*Task*. For this exercise, transcribe every line of the material exactly and skip the pictures.

*Data*.
++++++
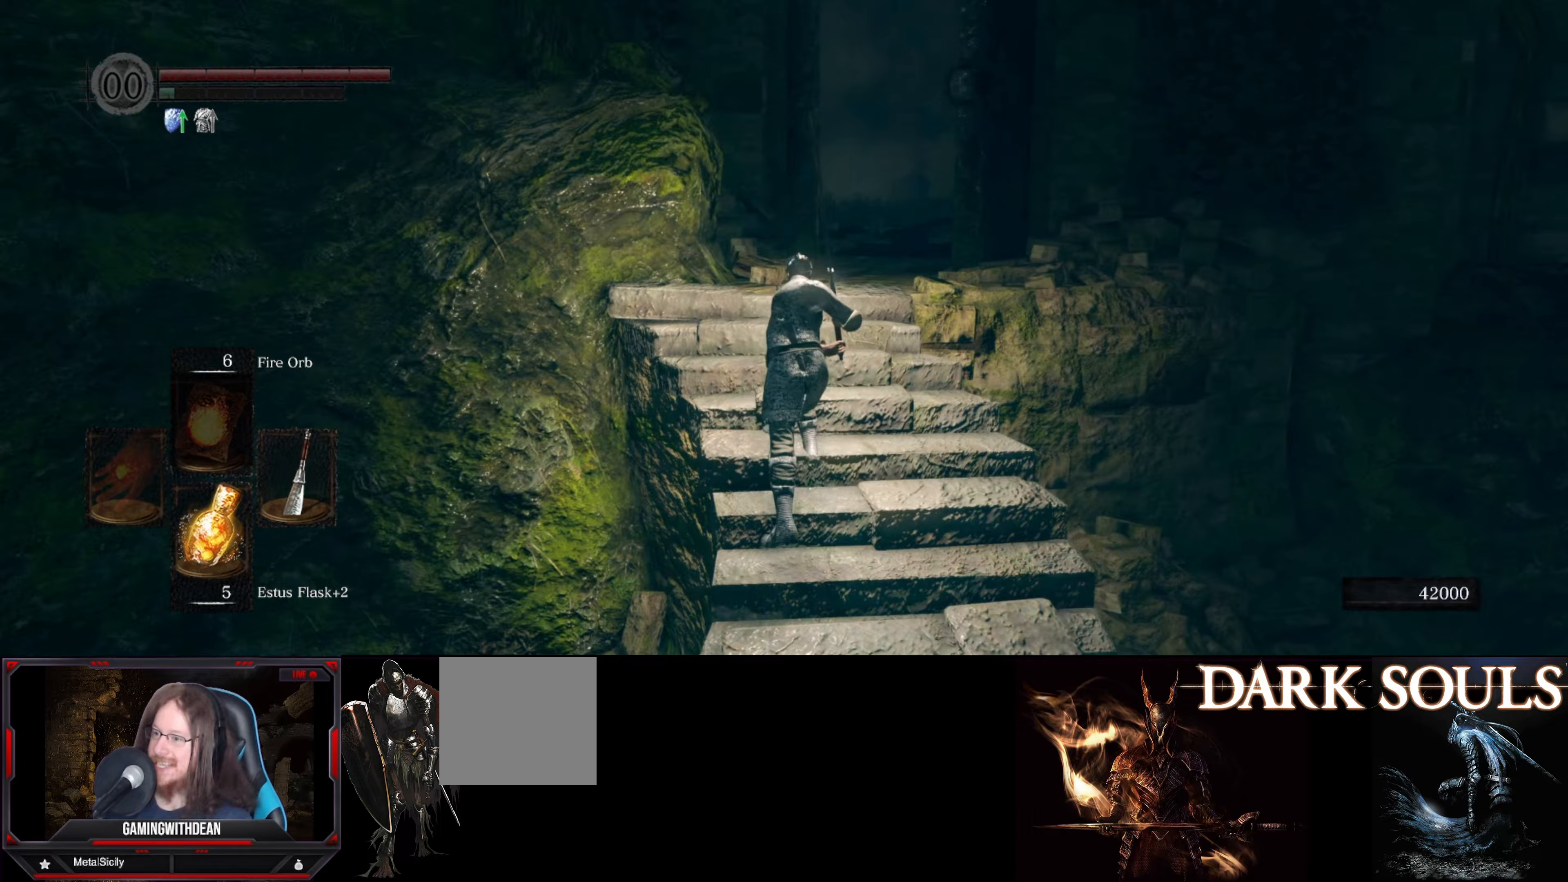
{"buttons": ["B"], "left_stick": "up", "right_stick": "down-right", "events": [[433, "right_stick", "right"], [483, "right_stick", "down-right"]]}
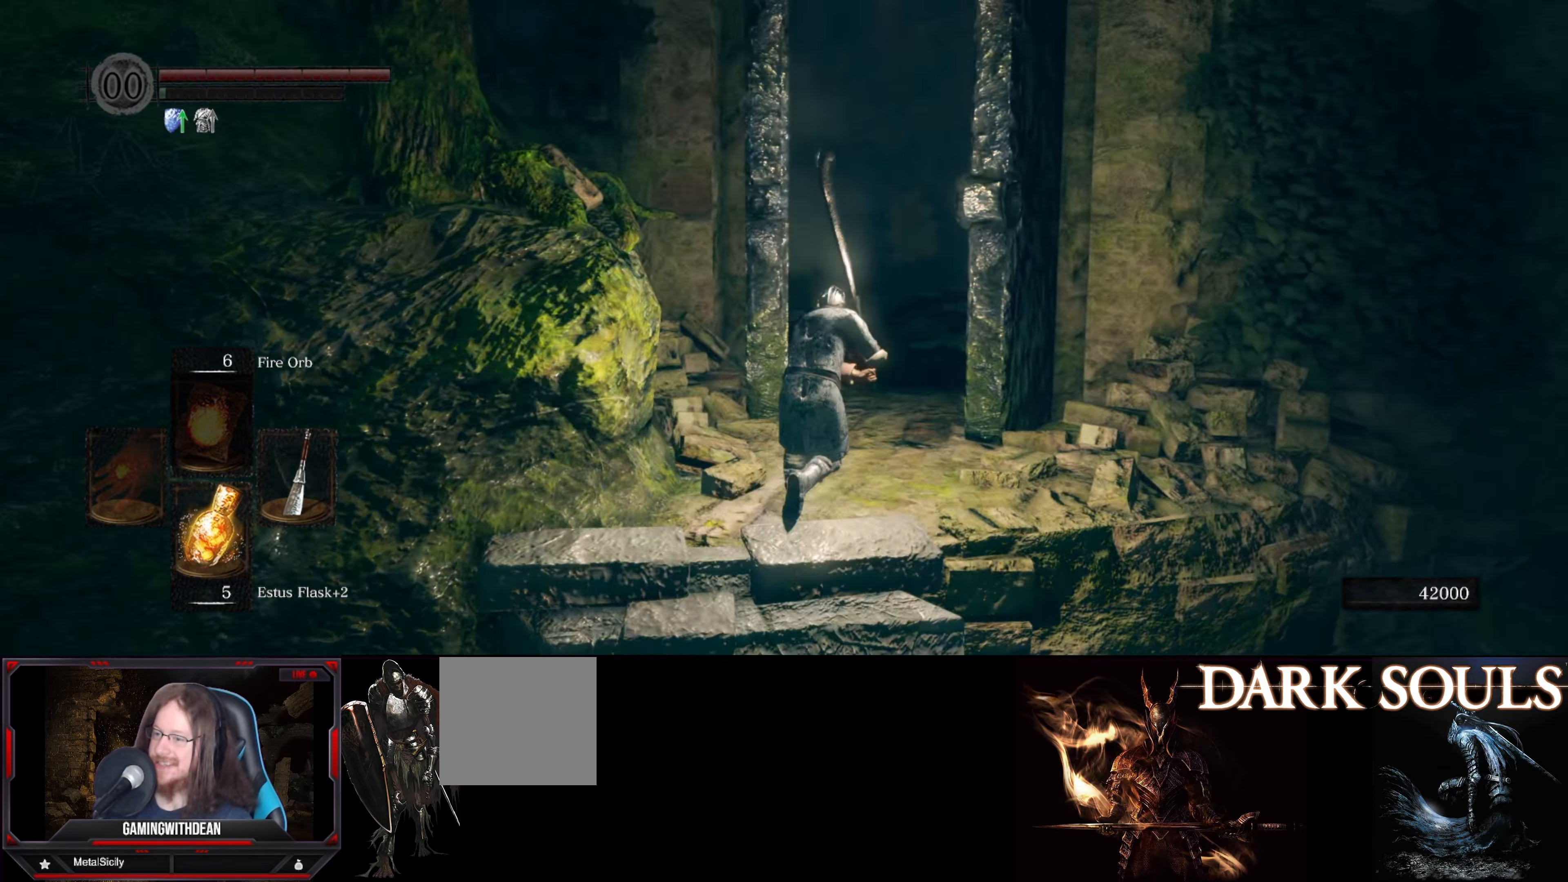
{"buttons": ["B"], "left_stick": "up", "right_stick": "right", "events": [[250, "right_stick", "center"], [300, "right_stick", "right"]]}
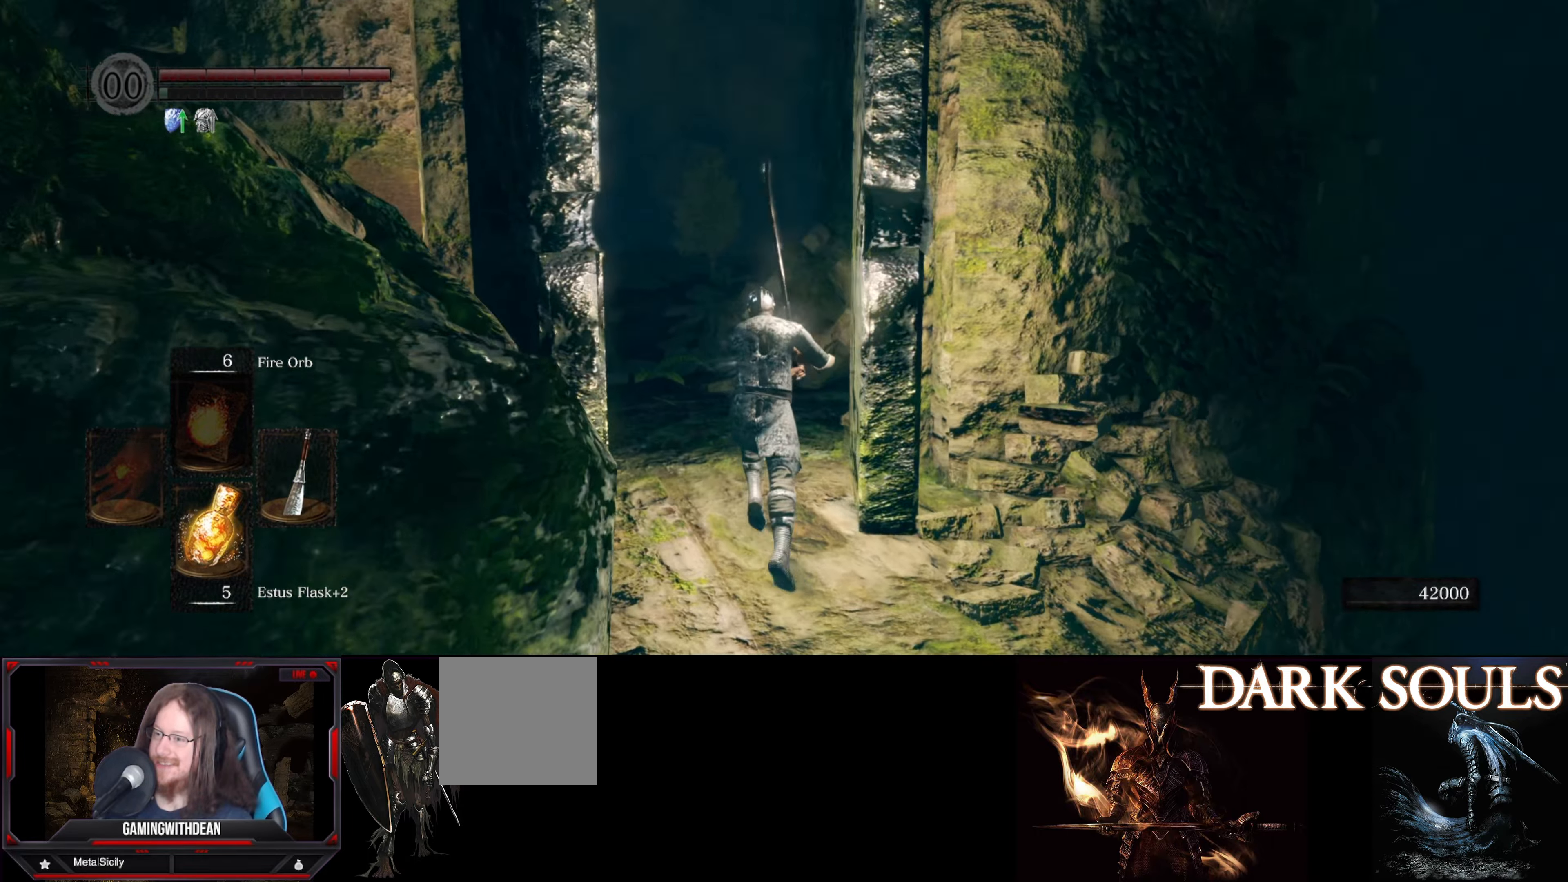
{"buttons": ["B"], "left_stick": "up", "right_stick": "right", "events": [[67, "right_stick", "center"], [350, "right_stick", "right"]]}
++++++
*Exercise solution*.
{"buttons": ["B"], "left_stick": "up", "right_stick": "down-right", "events": [[433, "right_stick", "right"], [483, "right_stick", "down-right"]]}
{"buttons": ["B"], "left_stick": "up", "right_stick": "right", "events": [[250, "right_stick", "center"], [300, "right_stick", "right"]]}
{"buttons": ["B"], "left_stick": "up", "right_stick": "right", "events": [[67, "right_stick", "center"], [350, "right_stick", "right"]]}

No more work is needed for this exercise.